Even though the opposition fears a delay in implementation of the verdict, Pakistan Institute of Legislative Development and Transparency (PILDAT) Executive Director Ahmed Bilal Mehboob maintains there are legal avenues to ensure it. He told Newsweek that if the Sindh government failed to implement the order within two months, the court could be moved to review the progress or even take suo moto notice requiring elections by a specified date. “We witnessed this in 2013 and 2018 that the Supreme Court had to intervene and instruct. Besides, it would be foolish on the part of the Sindh government not to incorporate Article 140A in the local government legislation,” he added.
Progress or protests
Both the JI and PSP, meanwhile, remain wary of any “delaying” tactics of the provincial government. “We have warned the PPP government of consequences if it backtracks on the agreement it reached with the JI,” said JI’s Naeem. “The government can enact legislation on devolution of education, health and the Provincial Finance Commission Award right now,” he said. “If they do not legislate in a few days, we’ll resort to street protests and agitation,” he warned.
PSP’s Kamal said the 5-page agreement his party had inked with the Sindh government covered all aspects of the devolution of power under Article 140A, adding many of “administrative and financial demands put forward by the PSP” had been accepted.
Both parties, however, have ruled out any potential alliances to build pressure on the Sindh government. Naeem alleged the MQM was “partner in crime” with the PPP, adding it had helped dismantle the local government system and stripped every union council and mayor of their powers. Kamal, meanwhile, said that while he had visited the JI sit-in to show solidarity, his gesture had not been reciprocated.
“As far as the MQM is concerned, the party being part of the federal government could have done much more in this regard but it made it an ethnic issue, despite the fact it’s an administrative issue,” he added, ruling out any alliance between the PSP and MQM-P.
But while the opposition continues to threaten protests without tangible progress, civil society representatives and activists have regretted that “greed for power” is hampering governance in the province. Pakistani architect and activist Arif Hassan said Karachi’s status as a financial hub and “unique” metropolis in the context of Pakistan was endangered by centralization of power.
“The PPP can control the wealth and assets of this city through a controlled and highly centralized system, while opposition parties can control this through a highly decentralized system of governance,” he said, referring to the commonly-held belief that PPP is less popular in Sindh capital Karachi than the rest of the province, allowing it to form the provincial government. He regretted that the Supreme Court ruling would likely prove eyewash, as judgements without any follow up were merely pieces of paper.

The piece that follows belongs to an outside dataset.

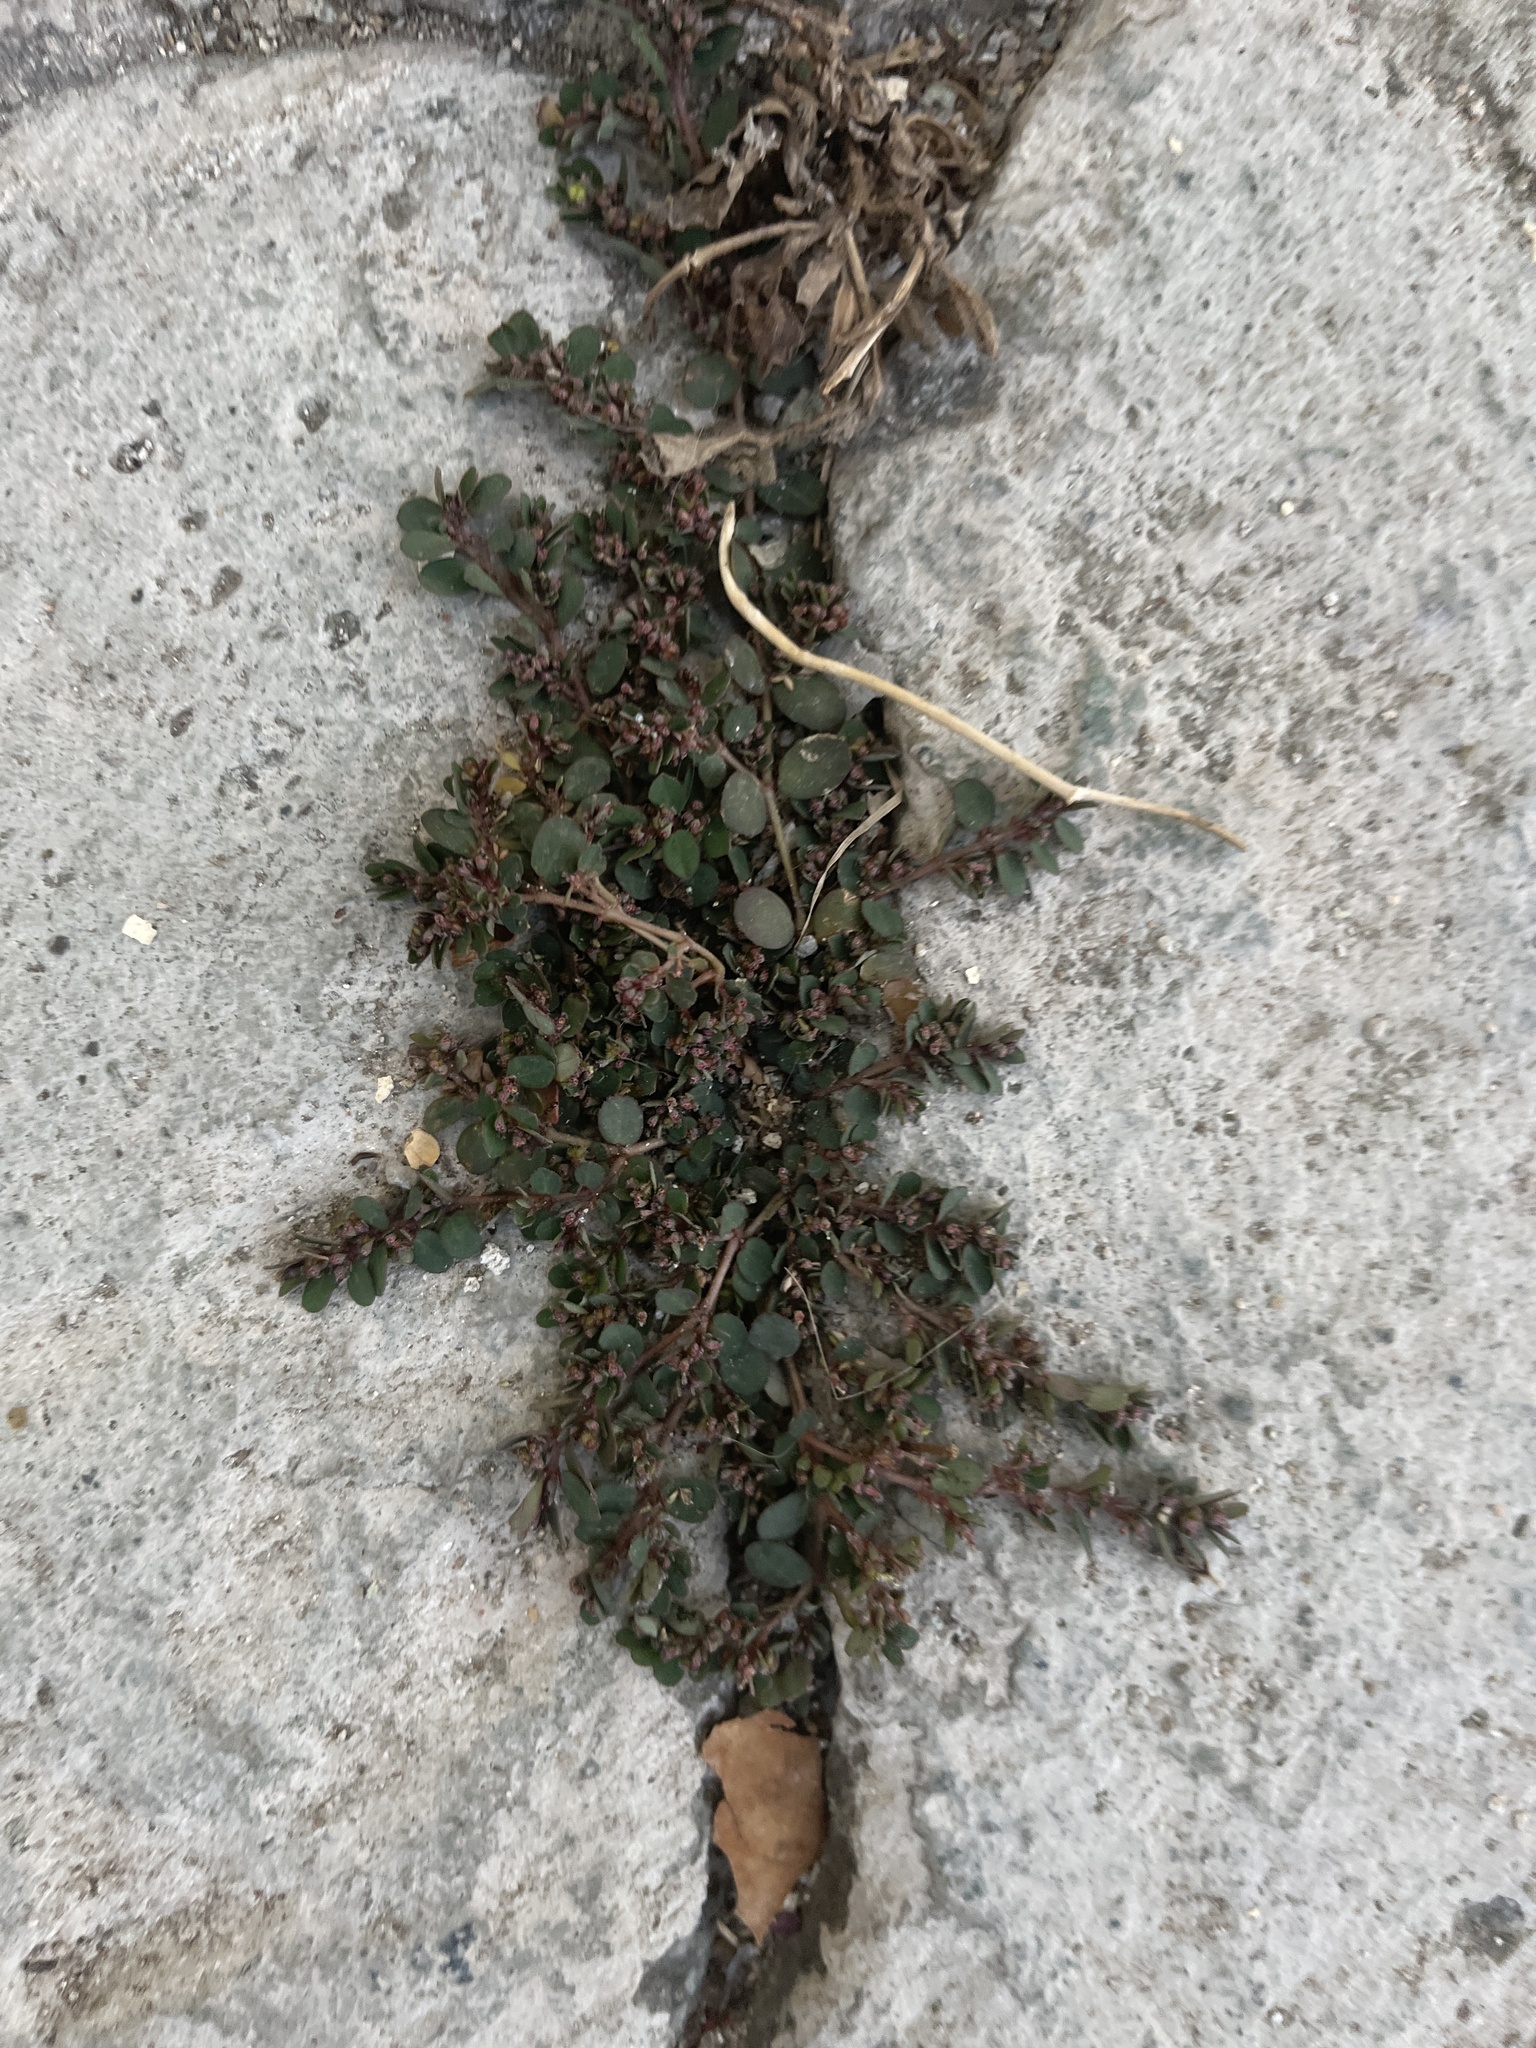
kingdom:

Similarly, PILDAT’s Mehboob lamented that a desire to retain power prevented politicians from relinquishing control over administration. “A greed for power is something which is driving the ruling class to worsen the situation,” he said and urged all stakeholders, including the judiciary and citizenry, to come out on the streets to build pressure on all provincial governments to devolve powers at the maximum level.